La Presse est la propriété de la société Power Corporation du Canada, appartenant aux Paul Desmarais, père (81 ans) et fils (53 ans).

Paul Desmarais père est reconnu comme l’une des personnes les plus riches et influentes au Canada. Où que l’on regarde autour de soi, on trouve la famille Desmarais : Paul Desmarais fils est marié à la fille de Jean Chrétien ; sa sœur Hélène est présidente du conseil et chef de la direction de la Chambre de commerce du Montréal métropolitain, en plus de présider le conseil d’administration des HEC de Montréal ; lors de l’inauguration de leur modeste propriété de 75 kilomètres carrés, dans Chalevoix, en 2003, les Desmarais ont pu compter sur la présence de deux anciens présidents américains, George Bush père et Bill Clinton, en plus de Lucien Bouchard, de la duchesse d’York Sarah Ferguson et de Paul Martin ; il y a jusqu’à Nicolas Sarkozy à compter parmi les intimes des Desmarais.

En fait, Paul Desmarais père a de longue date entretenu toute une écurie de Desmarais’ Kids. Il repère de jeunes loups et louves paraissant avoir tout ce qu’il faut pour se retrouver un jour au pouvoir, puis les aide à y accéder en facilitant leur cheminement de carrière grâce aux interventions appropriées au sein de ses nombreux réseaux d’influence.

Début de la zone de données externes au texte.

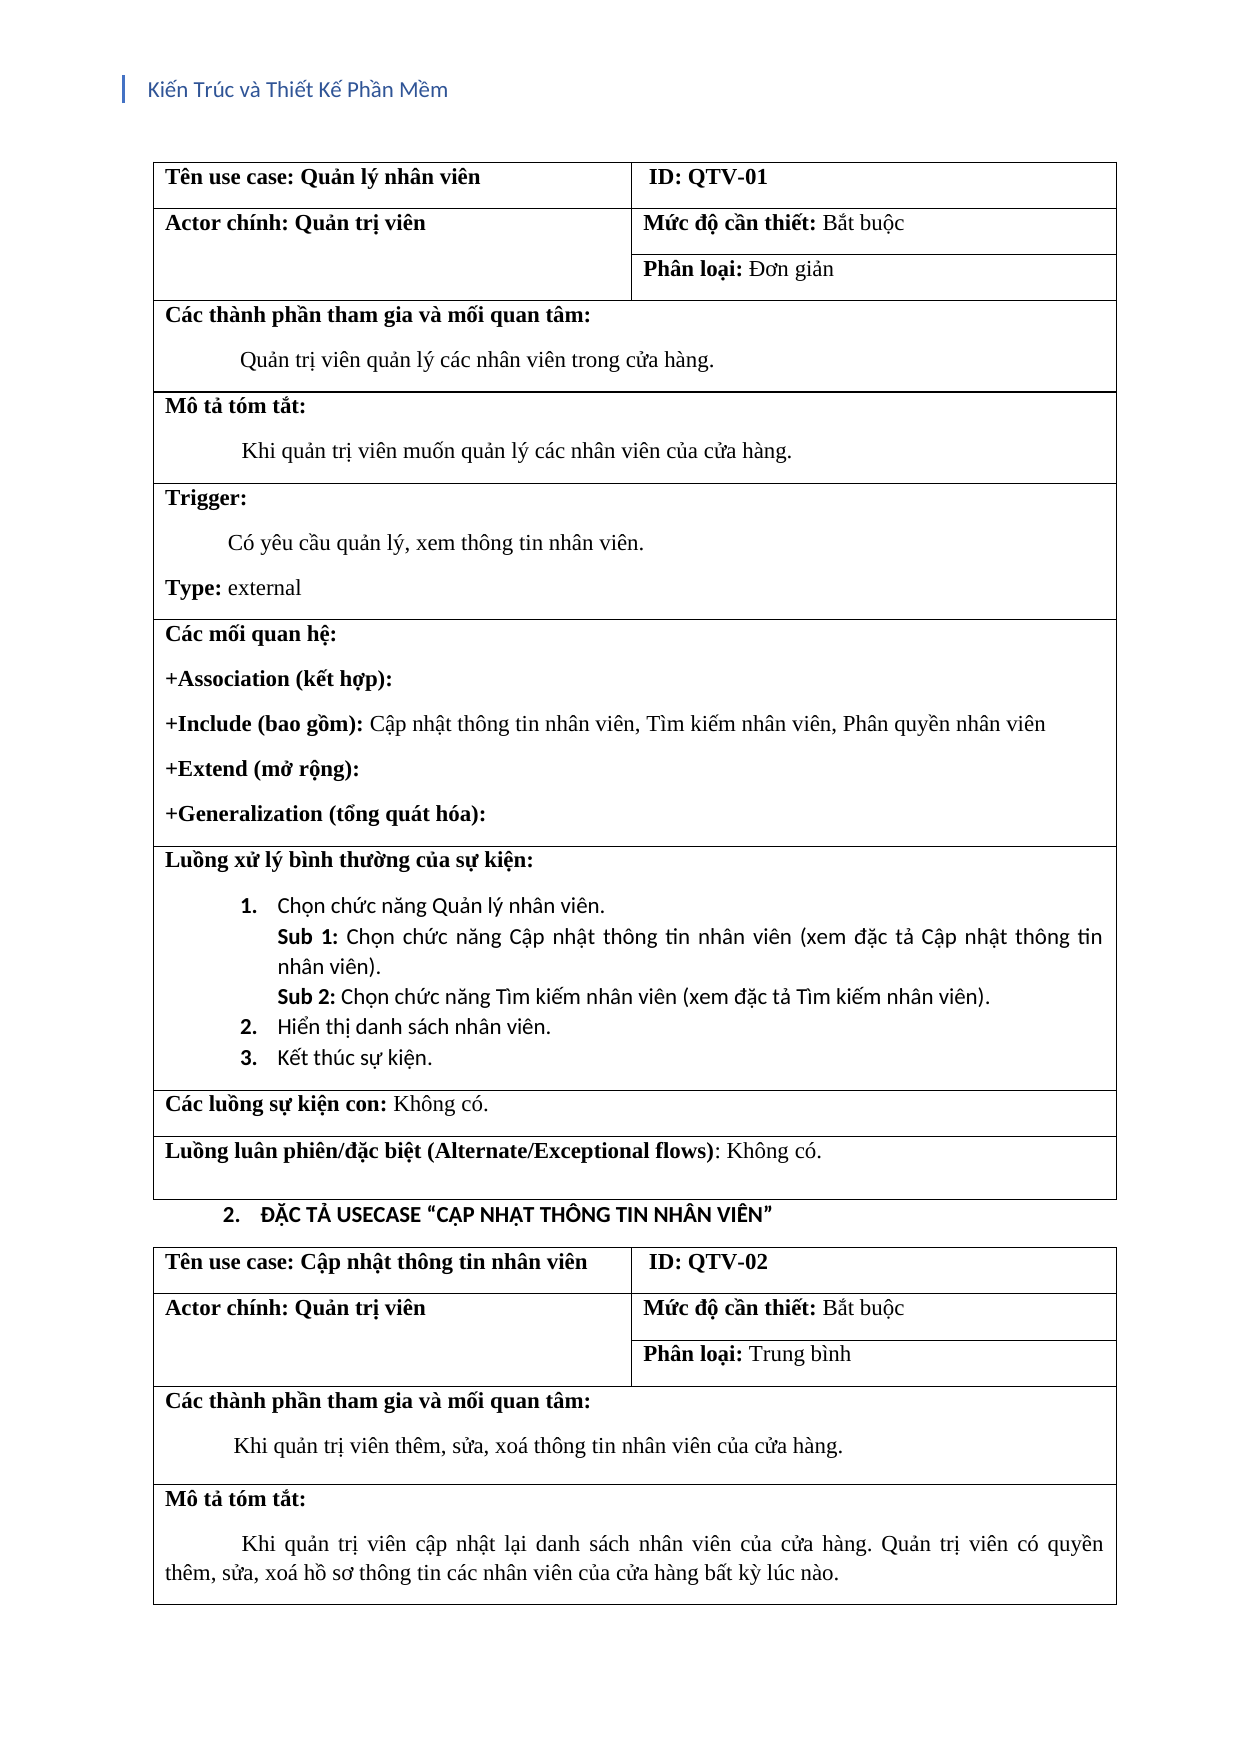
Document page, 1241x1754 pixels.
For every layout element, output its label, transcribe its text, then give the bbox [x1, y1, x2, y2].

table_cell Mức độ cần thiết: Bắt buộc [632, 1294, 1116, 1339]
table_cell Các mối quan hệ: +Association (kết hợp): +Include (bao gồm): Cập nhật thông tin nhân viên, Tìm kiếm nhân viên, Phân quyền nhân viên +Extend (mở rộng): +Generalization (tổng quát hóa): [154, 620, 1116, 846]
table_cell Luồng xử lý bình thường của sự kiện: Chọn chức năng Quản lý nhân viên. Sub 1: Chọn chức năng Cập nhật thông tin nhân viên (xem đặc tả Cập nhật thông tin nhân viên). Sub 2: Chọn chức năng Tìm kiếm nhân viên (xem đặc tả Tìm kiếm nhân viên). Hiển thị danh sách nhân viên. Kết thúc sự kiện. [154, 847, 1116, 1089]
table_cell Phân loại: Đơn giản [632, 255, 1116, 300]
table_cell Các luồng sự kiện con: Không có. [154, 1091, 1116, 1136]
table_header ID: QTV-02 [632, 1248, 1116, 1293]
list ĐẶC TẢ USECASE “CẬP NHẬT THÔNG TIN NHÂN VIÊN” [223, 1200, 1122, 1228]
table_cell Các thành phần tham gia và mối quan tâm: Khi quản trị viên thêm, sửa, xoá thông tin nhân viên của cửa hàng. [154, 1387, 1116, 1484]
table_cell Các thành phần tham gia và mối quan tâm: Quản trị viên quản lý các nhân viên trong cửa hàng. [154, 301, 1116, 391]
table_cell Phân loại: Trung bình [632, 1341, 1116, 1386]
table_cell Mô tả tóm tắt: Khi quản trị viên cập nhật lại danh sách nhân viên của cửa hàng. Quản trị viên có quyền thêm, sửa, xoá hồ sơ thông tin các nhân viên của cửa hàng bất kỳ lúc nào. [154, 1485, 1116, 1604]
table_cell Trigger: Có yêu cầu quản lý, xem thông tin nhân viên. Type: external [154, 484, 1116, 619]
table_cell Luồng luân phiên/đặc biệt (Alternate/Exceptional flows): Không có. [154, 1137, 1116, 1199]
table_header ID: QTV-01 [632, 163, 1116, 208]
table_cell Actor chính: Quản trị viên [154, 1294, 631, 1386]
table_cell Mức độ cần thiết: Bắt buộc [632, 209, 1116, 254]
table_header Tên use case: Quản lý nhân viên [154, 163, 631, 208]
table_cell Actor chính: Quản trị viên [154, 209, 631, 300]
table_cell Mô tả tóm tắt: Khi quản trị viên muốn quản lý các nhân viên của cửa hàng. [154, 393, 1116, 483]
table_header Tên use case: Cập nhật thông tin nhân viên [154, 1248, 631, 1293]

Bien sûr, il ne s’agit pas d’une science exacte, comme tout éleveur de chevaux le confirmera. Il reste que Jean Charest, actuel premier ministre du Québec, et Nicolas Sarkozy, actuel président de la France, témoignent l’un et l’autre de l’efficacité certaine du système Desmarais.

Ce qui nous amène à Benoît Labonté. On se rappellera qu’avant de faire le saut en politique municipale, il occupait le poste de président et chef de la direction de la Chambre de commerce du Montréal métropolitain. Déjà, il serait inimaginable qu’il ait eu accès à ce poste sans l’intervention des Desmarais. D’autant qu’à 32 ans à peine, Benoît Labonté était promu chef de cabinet du ministre des Finances du Canada de l’époque, nul autre que Paul Martin, proche de Paul Desmarais père.

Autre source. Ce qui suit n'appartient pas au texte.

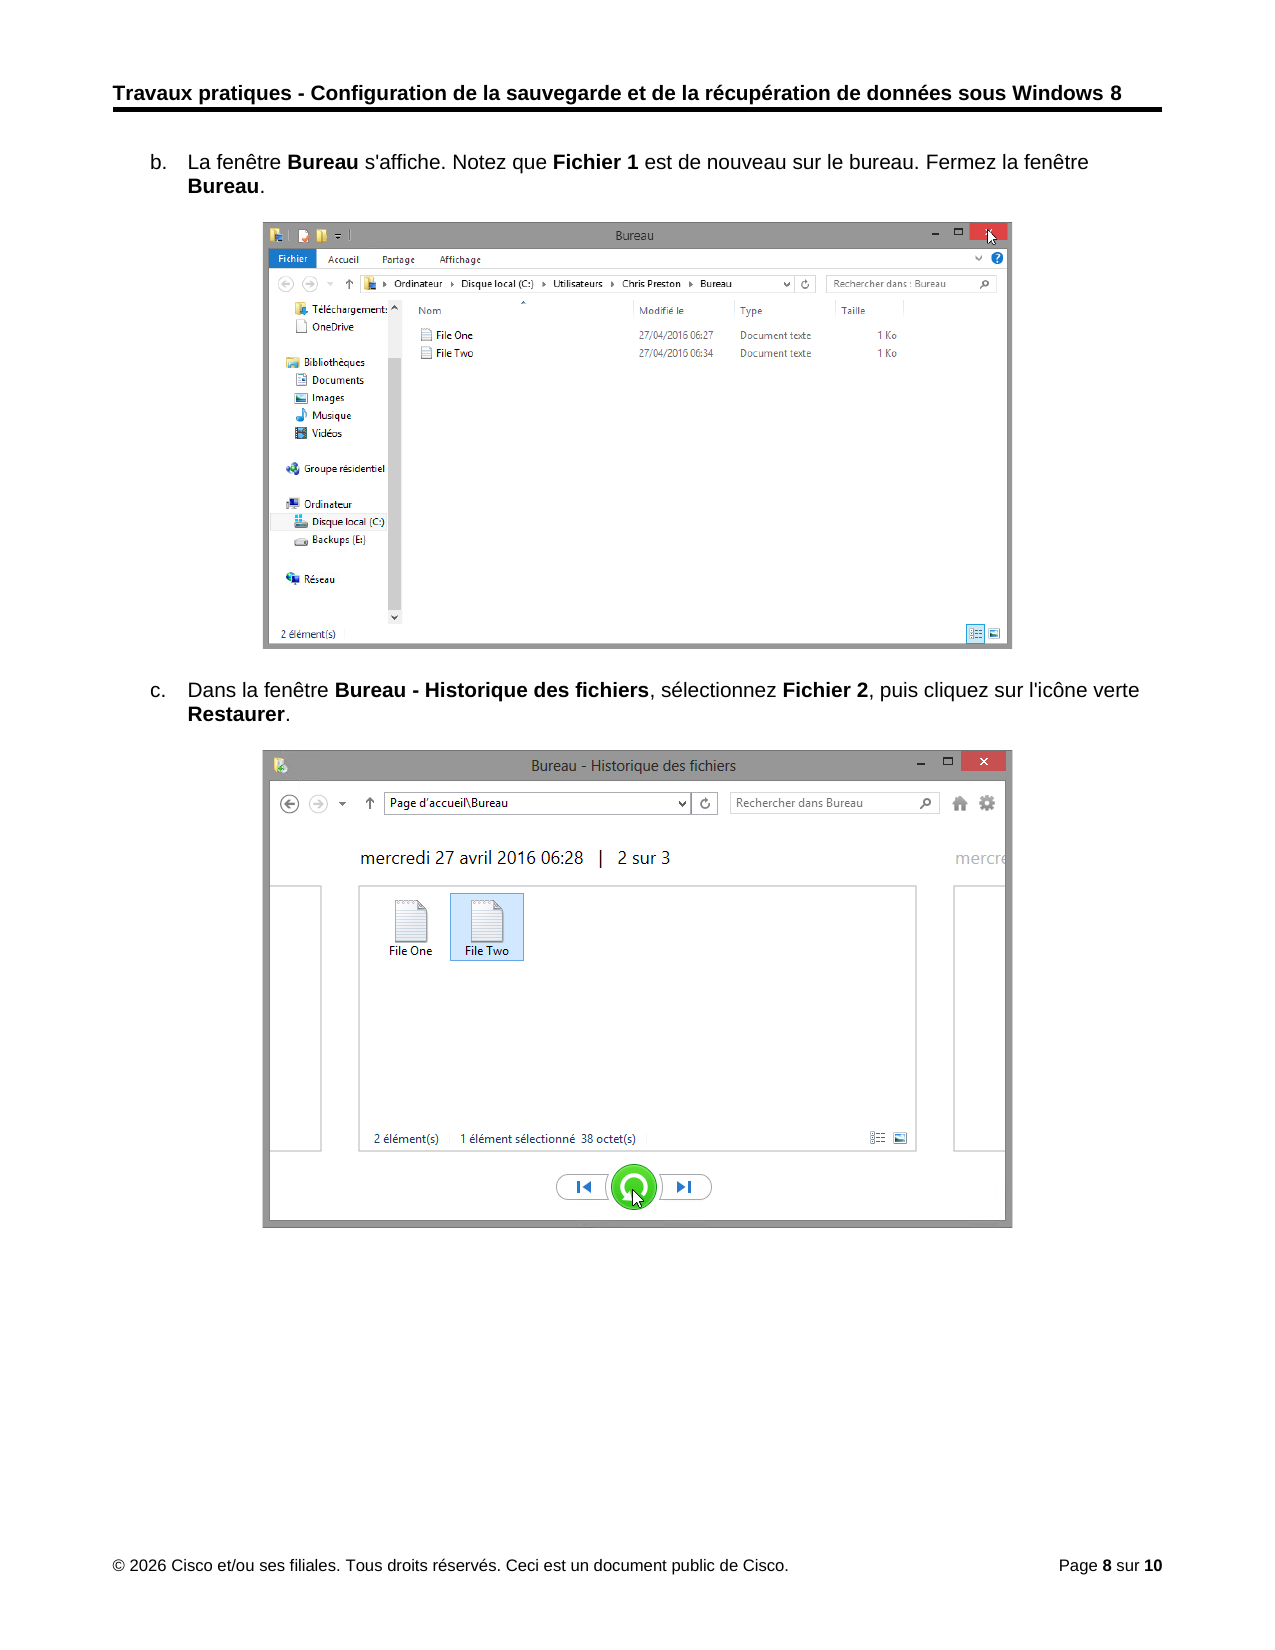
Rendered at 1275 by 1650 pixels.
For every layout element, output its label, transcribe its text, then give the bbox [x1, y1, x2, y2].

picture [262, 750, 1013, 1228]
text Dans la fenêtre Bureau - Historique des fichiers, sélectionnez Fichier 2, puis cliquez sur l'icône verte Restaurer. [150, 678, 1162, 726]
picture [262, 222, 1013, 649]
text La fenêtre Bureau s'affiche. Notez que Fichier 1 est de nouveau sur le bureau. Fermez la fenêtre Bureau. [150, 150, 1162, 198]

Les Desmarais’Kids n’accèdent pas tous aux plus hautes fonctions politiques, cela va de soi. Ainsi, rien n’assure que Benoît Labonté deviendra un jour maire de Montréal. D’autant qu’il a désormais une tache à son dossier : rongé par l’ambition, il a largué Gérald Tremblay, ce qui constituait rien moins qu’une trahison au sein même de la grande famille libérale.

Du coup, il s’est fait beaucoup d’ennemis au sein de cette famille. Il n’empêche qu’au stade actuel, la famille Desmarais lui maintient son appui, comme en témoignent les gros titres à répétition dans le journal La Presse. Si effectivement ce poulain finit par s’essouffler, les Desmarais ont encore plus d’une année devant eux pour en sortir un autre de l’écurie.

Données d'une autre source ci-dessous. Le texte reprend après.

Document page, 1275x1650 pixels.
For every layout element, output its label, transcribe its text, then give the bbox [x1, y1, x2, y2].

Est-il besoin de dire que Richard Bergeron n’est pas un Desmarais’ Kid. De façon anodine, c’est ce qui explique que dans son édition de ce lundi 14 avril 2008, La Presse ait « oublié » de mentionner qu’il est le seul élu montréalais à s’opposer à la transformation de la rue Notre-Dame en autoroute, ou encore qu’il est un usager journalier du métro. De façon plus générale, La Presse, qui en 2005 avait jugé avec sévérité l’arrivée de Projet Montréal sur la scène politique municipale, continuera au mieux de réserver de temps à autre un court entrefilet à ce parti politique.

Ainsi fonctionne la démocratie municipale

Voilà effectivement qui éclaire le fonctionnement de notre démocratie municipale. Ceci étant, quels que soient les calculs auxquels se prêtent les Grands de notre petit monde, quels que soient les pions qu’ils décident d’avancer sur l’échiquier dont ils se croient seuls maîtres, il demeure qu’en dernière analyse, c’est la population qui se rend aux urnes pour y choisir ses dirigeants.

Que les gens qui constituent Projet Montréal persistent dans la démarche démocratique exemplaire qui est la leur et l’on verra bien ce que seront les résultats de l’élection municipale du premier novembre 2009.